# [SET OF TASKS]
1) Transcribe the stretch of the passage on Romney and the health insurance mandate from "Of course, that" through "issue this fall.".
2) According to the passage on Romney and the health insurance mandate, in what year was the Massachusetts law passed under Romney's stewardship?
3) Take the passage on Romney and the health insurance mandate further, picking up after its last sentence.

# [SELECTION]
──────
Santorum’s conclusion was that “in Massachusetts, everybody is mandated, as a condition of breathing … to buy health insurance, and if you don’t … you have to pay a fine.”
But backers of the requirement saw Romney’s explanation in a somewhat different light.
Said John McDonough, a professor at the Harvard School of Public Health, “Romney has given in this entire presidential campaign last evening what I believe is the most effective and persuasive rationale and defense of the individual mandate.”
Of course, that may not be a good thing for Romney as he fights to win over Republicans who dislike the 2010 law in general, and the insurance requirement in particular. Santorum said the Massachusetts law passed under Romney’s stewardship in 2006 is too close to the federal law for Republicans to make health care an issue this fall.
“It does not provide the contrast we need with Barack Obama if we’re going to take on that most important issue. We cannot give the issue of health care away in this election,” he said.
And while Romney insisted that the Massachusetts law and the federal law differ in significant ways, McDonough, who was intimately involved in the development and passage of both the Massachusetts and federal health laws, insists that’s not really the case.
“The similarities go far far beyond the mandate,” he said. For example, “the essential architecture of the insurance reforms in the Affordable Care Act are taken wholly from the Massachusetts health reform law.”
──────
# [DATA]

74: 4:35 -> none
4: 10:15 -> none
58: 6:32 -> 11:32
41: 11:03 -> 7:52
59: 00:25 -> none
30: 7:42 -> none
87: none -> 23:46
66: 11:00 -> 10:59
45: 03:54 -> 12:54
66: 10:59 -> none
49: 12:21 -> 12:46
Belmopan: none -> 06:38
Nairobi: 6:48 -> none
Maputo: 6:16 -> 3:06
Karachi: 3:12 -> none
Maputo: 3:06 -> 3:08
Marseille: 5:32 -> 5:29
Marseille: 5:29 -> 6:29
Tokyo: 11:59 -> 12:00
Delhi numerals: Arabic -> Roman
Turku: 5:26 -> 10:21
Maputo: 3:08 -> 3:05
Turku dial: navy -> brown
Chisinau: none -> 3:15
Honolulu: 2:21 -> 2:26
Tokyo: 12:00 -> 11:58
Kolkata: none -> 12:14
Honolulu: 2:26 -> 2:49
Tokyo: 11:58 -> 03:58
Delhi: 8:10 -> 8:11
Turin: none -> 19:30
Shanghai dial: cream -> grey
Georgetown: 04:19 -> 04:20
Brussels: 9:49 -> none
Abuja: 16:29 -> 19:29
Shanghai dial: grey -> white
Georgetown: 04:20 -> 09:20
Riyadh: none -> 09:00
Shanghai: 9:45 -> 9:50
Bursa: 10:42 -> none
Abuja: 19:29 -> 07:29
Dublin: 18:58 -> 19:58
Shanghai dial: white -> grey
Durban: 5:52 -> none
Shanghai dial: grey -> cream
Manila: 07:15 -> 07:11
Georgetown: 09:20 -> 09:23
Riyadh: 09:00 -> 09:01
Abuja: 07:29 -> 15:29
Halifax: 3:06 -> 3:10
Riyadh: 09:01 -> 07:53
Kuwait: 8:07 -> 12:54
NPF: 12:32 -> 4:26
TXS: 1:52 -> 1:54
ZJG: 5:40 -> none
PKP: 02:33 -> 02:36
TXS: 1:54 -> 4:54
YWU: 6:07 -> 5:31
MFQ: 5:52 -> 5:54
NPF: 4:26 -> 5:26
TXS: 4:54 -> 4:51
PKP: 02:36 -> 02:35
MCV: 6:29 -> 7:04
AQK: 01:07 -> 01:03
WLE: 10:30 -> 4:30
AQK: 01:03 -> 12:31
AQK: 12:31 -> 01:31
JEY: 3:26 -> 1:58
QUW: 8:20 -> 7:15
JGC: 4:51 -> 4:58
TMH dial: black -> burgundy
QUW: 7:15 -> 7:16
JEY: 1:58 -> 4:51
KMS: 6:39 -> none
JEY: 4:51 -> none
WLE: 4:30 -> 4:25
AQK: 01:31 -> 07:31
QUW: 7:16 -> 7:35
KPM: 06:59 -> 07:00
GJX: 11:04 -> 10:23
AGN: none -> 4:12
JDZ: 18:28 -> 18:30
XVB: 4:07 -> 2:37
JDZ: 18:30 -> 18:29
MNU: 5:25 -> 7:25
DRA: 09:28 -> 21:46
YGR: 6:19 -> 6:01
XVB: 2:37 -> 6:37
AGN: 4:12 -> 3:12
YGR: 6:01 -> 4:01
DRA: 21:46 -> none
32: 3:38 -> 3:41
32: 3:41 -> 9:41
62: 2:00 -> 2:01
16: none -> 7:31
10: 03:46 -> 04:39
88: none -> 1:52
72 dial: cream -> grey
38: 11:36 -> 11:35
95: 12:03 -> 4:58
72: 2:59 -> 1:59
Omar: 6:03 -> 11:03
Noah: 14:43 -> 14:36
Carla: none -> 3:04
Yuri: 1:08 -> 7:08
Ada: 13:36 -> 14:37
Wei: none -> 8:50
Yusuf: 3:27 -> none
──────
# [TASK-BY-TASK RESULTS]
1)
Of course, that may not be a good thing for Romney as he fights to win over Republicans who dislike the 2010 law in general, and the insurance requirement in particular. Santorum said the Massachusetts law passed under Romney’s stewardship in 2006 is too close to the federal law for Republicans to make health care an issue this fall.

2) 2006

3)
On the other hand, Santorum may have overspoken when he claimed that the Massachusetts law isn’t working very well.
Just this week the policy journal Health Affairs published a study looking at the Massachusetts program’s first five years in operation.
“We find the state is continuing to do quite well in terms of maintaining high levels of health insurance coverage and improvements in access to care,” said lead author Sharon Long of the University of Minnesota and the Urban Institute. “Including for the first time we’re seeing reductions in emergency department use, and also some improvements in health status. So really, some very positive changes that came with health reform.”
Positive for Massachusetts residents, perhaps. Positive for Mitt Romney’s chances to win the Republican nomination? That still remains to be seen.